Noting that Jamaicans have a high entrepreneurial spirit, Professor Harris said the small business sector is lacking in adequate financial resources, as well as certain basic infrastructure such as water, proper roads and electricity.

“The small business sector should be the main source of investment and innovation, but the sector suffers from adequate financial input,” he said.

Professor Harris noted that progress has been made in this sector, but much more needs to be done if it is to fulfil its potential and drive Jamaica’s engine of growth.

He pointed out that major commercial financial institutions do not lend to the informal commercial sector,while the paperwork required is enormous.

“Large financial companies would rather lend to purchase motor vehicles, instead of providing loans to the informal commercial sector,” he noted.

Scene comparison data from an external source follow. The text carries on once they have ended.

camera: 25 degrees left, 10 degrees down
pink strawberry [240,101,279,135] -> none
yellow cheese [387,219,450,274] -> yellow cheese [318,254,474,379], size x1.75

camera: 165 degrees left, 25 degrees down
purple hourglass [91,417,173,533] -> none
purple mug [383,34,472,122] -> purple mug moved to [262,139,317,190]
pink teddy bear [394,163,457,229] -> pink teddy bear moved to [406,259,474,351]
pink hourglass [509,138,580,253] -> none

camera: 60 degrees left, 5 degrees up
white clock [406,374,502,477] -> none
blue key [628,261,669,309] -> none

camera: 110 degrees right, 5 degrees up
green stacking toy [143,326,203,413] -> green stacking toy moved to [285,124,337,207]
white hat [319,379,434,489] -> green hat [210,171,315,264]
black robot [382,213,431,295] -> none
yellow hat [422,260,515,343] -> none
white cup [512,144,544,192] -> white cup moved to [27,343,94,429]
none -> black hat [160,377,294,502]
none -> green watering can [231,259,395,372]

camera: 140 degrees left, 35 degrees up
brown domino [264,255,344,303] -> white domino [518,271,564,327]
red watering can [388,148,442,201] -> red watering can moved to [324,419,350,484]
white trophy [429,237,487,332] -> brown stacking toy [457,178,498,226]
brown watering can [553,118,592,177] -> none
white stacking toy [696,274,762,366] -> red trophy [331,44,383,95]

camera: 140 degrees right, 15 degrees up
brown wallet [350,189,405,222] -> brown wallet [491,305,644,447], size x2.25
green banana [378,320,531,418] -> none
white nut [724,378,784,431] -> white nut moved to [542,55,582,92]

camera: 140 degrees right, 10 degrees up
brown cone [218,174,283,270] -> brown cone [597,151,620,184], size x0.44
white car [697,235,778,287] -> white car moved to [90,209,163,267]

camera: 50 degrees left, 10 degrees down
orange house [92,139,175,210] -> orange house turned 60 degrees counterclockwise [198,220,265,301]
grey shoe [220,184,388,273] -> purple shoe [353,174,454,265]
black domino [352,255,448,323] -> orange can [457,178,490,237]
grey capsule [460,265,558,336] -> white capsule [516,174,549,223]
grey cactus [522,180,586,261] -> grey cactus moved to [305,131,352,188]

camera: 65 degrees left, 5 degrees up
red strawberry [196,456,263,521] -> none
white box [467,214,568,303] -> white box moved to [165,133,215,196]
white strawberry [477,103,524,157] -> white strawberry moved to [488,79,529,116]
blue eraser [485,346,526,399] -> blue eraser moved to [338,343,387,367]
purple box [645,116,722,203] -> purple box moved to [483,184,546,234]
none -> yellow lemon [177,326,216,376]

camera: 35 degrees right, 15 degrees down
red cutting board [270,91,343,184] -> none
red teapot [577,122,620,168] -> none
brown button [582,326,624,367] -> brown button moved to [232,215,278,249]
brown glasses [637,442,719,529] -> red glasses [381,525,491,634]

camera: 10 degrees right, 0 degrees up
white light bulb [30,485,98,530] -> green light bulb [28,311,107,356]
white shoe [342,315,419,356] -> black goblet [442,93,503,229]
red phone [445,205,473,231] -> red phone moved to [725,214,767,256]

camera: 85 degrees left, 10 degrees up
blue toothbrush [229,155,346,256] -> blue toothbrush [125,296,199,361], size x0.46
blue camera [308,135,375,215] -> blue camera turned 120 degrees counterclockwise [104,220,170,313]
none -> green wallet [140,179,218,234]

“The small business sector in Jamaica, if properly nurtured and provided with the necessary resources, could become the growth area that provides sustainable wealth and help to alleviate poverty in Jamaica,” he said.

He further pointed out that debt is a major issue for the small business sector.

Professor Harris opined that while significant improvements have been made in the small business debt situation, the burden is still very onerous on the sector.

“There needs to be a focus on structural changes to small business, so as to unlock financial flow to the sector,” he said.

He bemoaned the fact that the required government management systems and structures needed for the sector is lacking.

“Small businesses should be able to call on such expertise to assist them in innovation and technology,” he said.

Professor Harris was recently presented with Jamaica’s third-highest national honour, the Order of Merit, at a function held at the Embassy of Jamaican in Washington, DC.

Professor Harris, who is the father of US Vice-President Kamala Harris, and who has advised Jamaican governments on economic matters, also called for a reordering of the country’s educational system.

He suggested that the system should be geared towards creating the necessary skills needed for growth and development.

Using Taiwan as an example, Professor Harris spoke of the need to develop an educational system that will allow the economy to flourish.

When the interview turned to his daughter, Vice-President Harris declined to engage on the subject.